# Vacation in Huatulco



## conorkilleen (Apr 28, 2010)

So I am finally taking a well deserved 2 week vacation next month. I am taking the wife and kids down to Huatulco for a few days, then over to Puerto Escondido to check on our property, then over to Rio Grande to see her parents, then back to Huatulco for the last few days before we fly back.

We usually fly direct from DF to PE, however AeroMar is very expensive, especially since we are taking our 2 children with us that are over the "lap" age and we need to buy an actual seat. This year we decided to fly into Huatulco since I have never been and we can spend some time bumming around the beaches and restaurants. We are staying right on the Marina, which looked quite nice from the photos.

My question is- What is there to do other than the beaching and eating in Huatulco? I admit I am not familiar with any place East of Puerto Escondido on the coast.

Any suggestions for a family of 4 would be great. This will be out first vacation in Mexico while living in Mexico. Why go anywhere else right?


----------



## Hound Dog (Jan 18, 2009)

conorkilleen said:


> So I am finally taking a well deserved 2 week vacation next month. I am taking the wife and kids down to Huatulco for a few days, then over to Puerto Escondido to check on our property, then over to Rio Grande to see her parents, then back to Huatulco for the last few days before we fly back.
> 
> We usually fly direct from DF to PE, however AeroMar is very expensive, especially since we are taking our 2 children with us that are over the "lap" age and we need to buy an actual seat. This year we decided to fly into Huatulco since I have never been and we can spend some time bumming around the beaches and restaurants. We are staying right on the Marina, which looked quite nice from the photos.
> 
> ...


Beaching and eating is it amigo. There are many different types of beaches - open sea, many coves - at Huatulco but, except for interesting road trips, of which there are many within a few hours of Huatulco, that´s about it. Nothing wrong with that except perhaps the idea of going there in July but, what the hell, to each his own.


----------



## conorkilleen (Apr 28, 2010)

Hound Dog said:


> Beaching and eating is it amigo. There are many different types of beaches - open sea, many coves - at Huatulco but, except for interesting road trips, of which there are many within a few hours of Huatulco, that´s about it. Nothing wrong with that except perhaps the idea of going there in July but, what the hell, to each his own.


Yeah..realize its the rainy season but anything beats the Monterrey dryness and heat. Plus its the only time I can take 2 weeks in a row. We are going to make the best of it.
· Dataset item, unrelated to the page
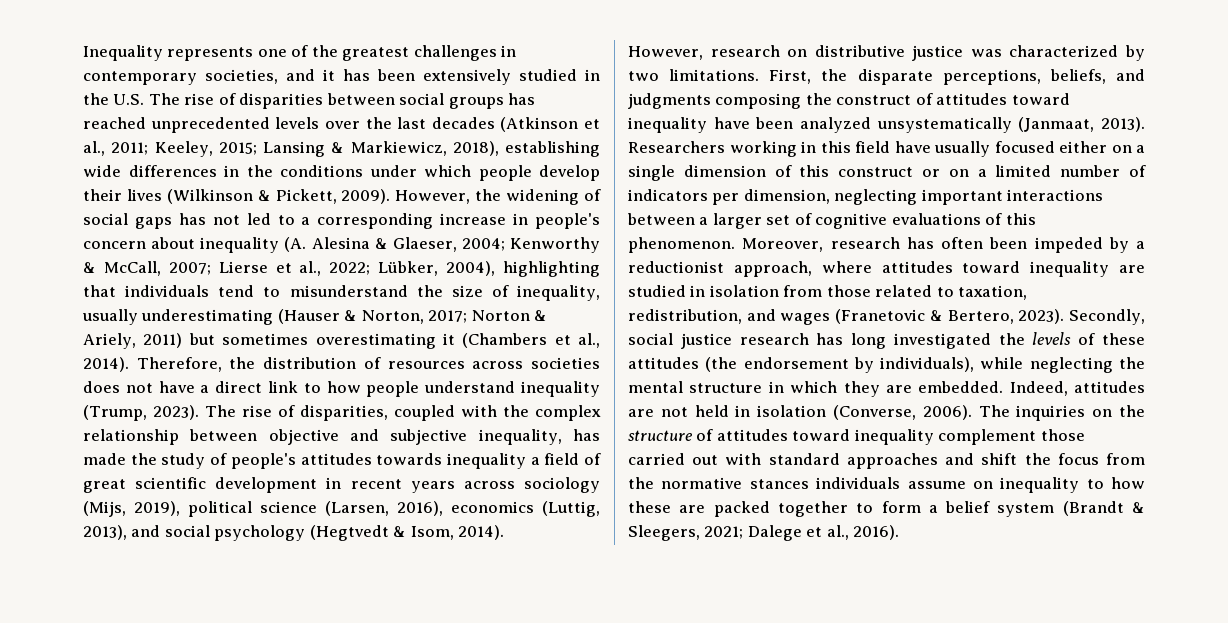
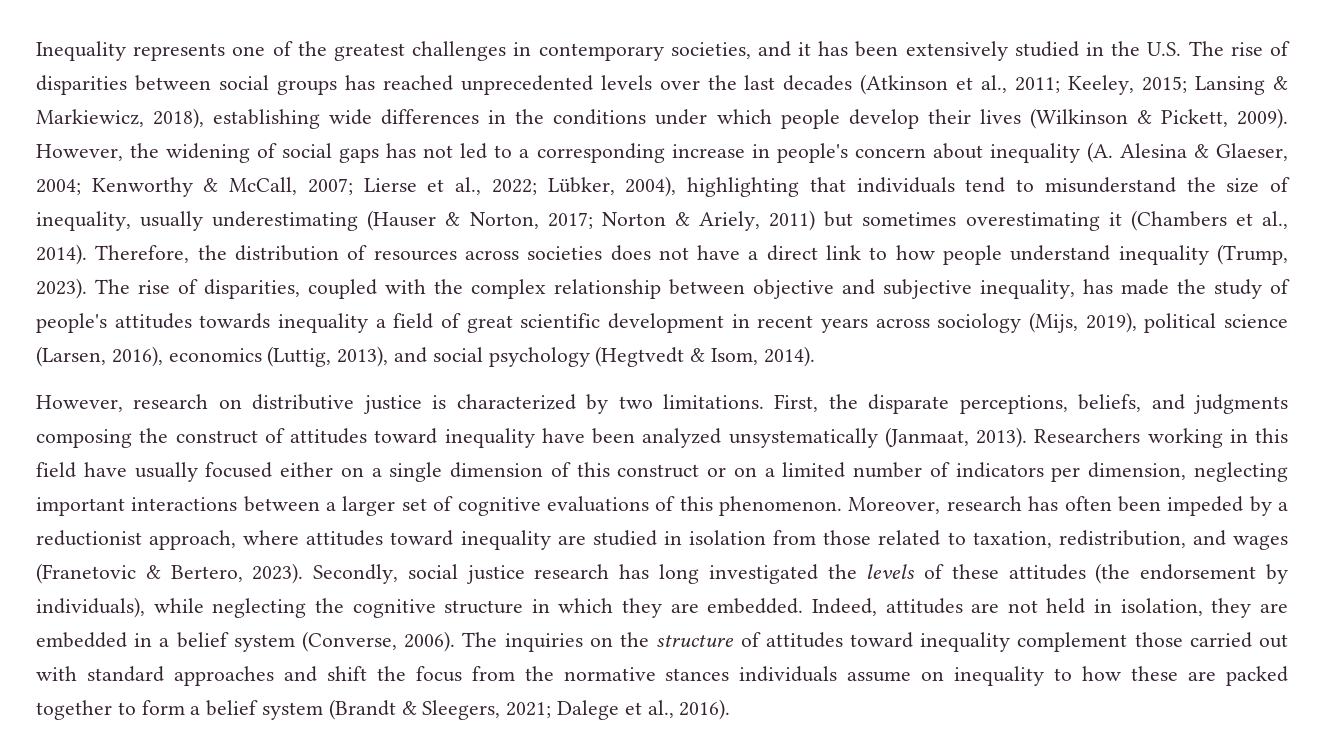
[970,49,1002,57] was -> [432,395,447,409] is
[628,381,683,393] mental -> [352,599,436,618] cognitive
[757,405,827,417] isolation -> [1120,598,1288,618] [36,632,295,652] isolation, they are embedded in a belief system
Beaching, eating and drinking it shall be


----------



## HolyMole (Jan 3, 2009)

conorkilleen said:


> Yeah..realize its the rainy season but anything beats the Monterrey dryness and heat. Plus its the only time I can take 2 weeks in a row. We are going to make the best of it. Beaching, eating and drinking it shall be


As spread out as Huatulco is, you'll probably have to rent a car, unless you intend to spend most of your time around the marina.
We were there, (by car) in March a couple of years ago and it was very hot and humid, even compared to Puerto Escondido 75 miles or so north/west. I doubt there's much public transportation between beaches in the Huatulco area, so taxi it is.
We enjoyed La Crucecita, which looks much older and more established than one would expect, considering it hardly existed before Huatulco was developed.
A day-trip to Puerto Angel and the near-by beaches at Zipolite, San Agustinillo and Mazunte would be well worth it.


----------